# Tus tareas
1. Resume en tres oraciones el texto sobre el concurso «Vidas sin frontera».
2. Sigue escribiendo el texto sobre el concurso «Vidas sin frontera» a partir de su última oración.

# Texto de origen
******
El
viernes se entregaron en Pueblo Liebig, los premios del Concurso “Vidas
sin frontera” que organizó la radio OID MORTALES de Concordia, y el
periódico EL ENTRERIANO de Colón. Se presentaron mas de 30 trabajos, y
el Jurado del cual formé parte designado por el Centro Comercial e
Industrial de Paysandú, otorgó el primer premio a un trabajo denominado,
“ Un argentino con sangre uruguaya”, autor Miguel Angel Balori,
residente en Villa San Jose.
El segundo
premio se otorgó al trabajo “Una historia como tantas”, de una
sanducera que traduce los recuerdos de su esposo trabajando desde niño
en la isla del Queguay.
Este trabajo es el que queremos difundir a través de la RED, felicitando a la autora.
Un
concurso que es expresión de la amistad y hermandad que une a nuestros
pueblos litoraleños.Un ejemplo de cómo debemos construir la tan ansiada
integración.Mediante estos granitos de arena, que son los aportes
concretos que surgen desde lo local.
También
felicitaciones a los organizadores, que piensan repetirlo el año
próximo invitando a otros medios a unirse a la iniciativa.
RUBENS STAGNO
Coordinador
…………………………….
Nombres y apellidos: Miryam Teresita Montiel Demaris.
C.I: 3.916.005-3
Dirección postal: 60000
Dirección de correo electrónico: miteru5163@hotmail.com
Teléfono: 47234395
Celular: 098848589.
UNA HISTORIA COMO TANTAS
Éramos una familia numerosa que vivíamos en la zona de Constancia, una población al norte de la ciudad de Paysandú.
Allí teníamos animales, cultivábamos la tierra y mis hermanos mayores concurrían a la escuelita del pueblo.
Corría
el año 1953, yo era muy pequeño, nací en 1947, en mi casa se hablaba de
hacer un viaje, el tema era ir a vivir a una isla. Yo no entendía nada,
pero supe que nos mudaríamos. El clima en casa era de alegría, todos
ayudábamos en algo. Creo que en algún momento pensé: “Ahora viene el
camión, cargamos todo, y nos vamos”, pero la verdad es que nunca pensé
que la mudanza se haría en dos medios de transporte, y en dos etapas. El
camión nos llevó hasta la costa del río y allí nos esperaba una
embarcación. No sabía que nuestro destino era justo en el medio del Río
Uruguay, en aquella isla llamada Isla Grande del Queguay. Exactamente
queda frente al pueblo Liebig, provincia de Entre Ríos.
Entre
las cosas que llevábamos a nuestro nuevo domicilio iban dos vacas
lecheras, algunas gallinas y algunos cerdos. De esta forma comenzaba
nuestra vida en aquel lugar casi virgen, pura naturaleza.
Nuestro
trabajo consistía en hacer leña para abastecer a la usina de Paysandú
(donde hoy esta la piscina del Club Remeros). También hacíamos carbón y
abastecíamos a diferentes depósitos de la ciudad. Esta carga era traída a
Paysandú en barcos que siempre descargaban junto a la usina.
En
el trabajo del monte participaba toda mi familia, desde el más pequeño
al hombre, mis tres hermanas mujeres que además de ayudar a mamá en la
tarea de la casa monteaban igual que todos.
******
# Datos proporcionados
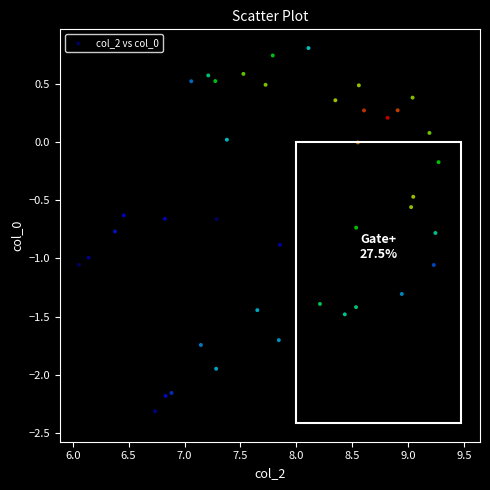

What is the range of Y values (max minus min)?

3.1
******
# Respuestas escritas
1. El viernes se entregaron en Pueblo Liebig los premios del concurso «Vidas sin frontera», que organizaron la radio Oid Mortales de Concordia y el periódico El Entreriano de Colón, y al que se presentaron más de 30 trabajos. El primer premio fue para «Un argentino con sangre uruguaya», de Miguel Angel Balori, y el segundo para «Una historia como tantas», donde una sanducera cuenta los recuerdos de su esposo, que trabajó desde niño en la isla del Queguay. En ese relato, la familia deja la zona de Constancia en 1953 para vivir en la Isla Grande del Queguay, donde todos hacían leña para la usina de Paysandú y carbón para depósitos de la ciudad.

2.
Más
adelante empezamos a traer la madera a la ciudad y para eso
construíamos balsas con la misma madera (jangadas), así con la corriente
a favor traíamos nuestro trabajo, a fuerza de lucha, con el río ya sea
calmo o embravecido, todo a fuerza de pulmón.
Allí
no había escuela, ni plazas, todo era monte y río, naturaleza y lucha.
Era esta la única vida que conocíamos y así fuimos creciendo.
Mamá
amasaba el pan, ordeñaba las vacas, cultivaba la huerta y además fue
maestra de mis hermanas, les enseño a leer y a escribir. A los varones
no pudo enseñarles, no teníamos tiempo, había que trabajar, y según
papá: “¿Para qué?”.
Mamá
se hacia tiempo para todo, hasta nos confeccionaba la ropa, remendaba
pantalones, tejía puloveres. Era una madre doctor, nos curaba cuando nos
lastimábamos, nos hacia remedios mágicos para la tos y la fiebre.
Muchas
veces, en aquellos crudos inviernos isleños, cuando muy tempranito
salíamos a buscar las vacas, se nos helaban los pies y nos dolían
terriblemente, entonces corríamos a donde las vacas defecaban y allí los
calentábamos. Nuestro juguetes fueron caracoles y cucharitas del río;
también construíamos algunos de barro cocido, pero el tiempo para jugar
casi no existía, papá era muy exigente, había que trabajar.
En
los días de lluvia el trabajo mermaba, entonces mi hermana mayor se
sentaba cerca de la cocina a leña y nosotros la rodeábamos y nos
deleitaba con las lecturas de “Juan el zorro”, o bien nos leía algún
cuento que nos transportaba quién sabe a qué lugar fantástico. Esos eran
momentos en que nuestra imaginación volaba; como cuando escuchábamos
algún radioteatro, aquello era mágico.
En
abril del año 1959, el río comenzó a crecer muy rápido, los días eran
grises y de muchas lluvias. Papá se puso terco y decía: -“Ya va a
mejorar el tiempo y el río va a bajar”. Pero el río fue más terco que
papá y muy pronto nos acorraló.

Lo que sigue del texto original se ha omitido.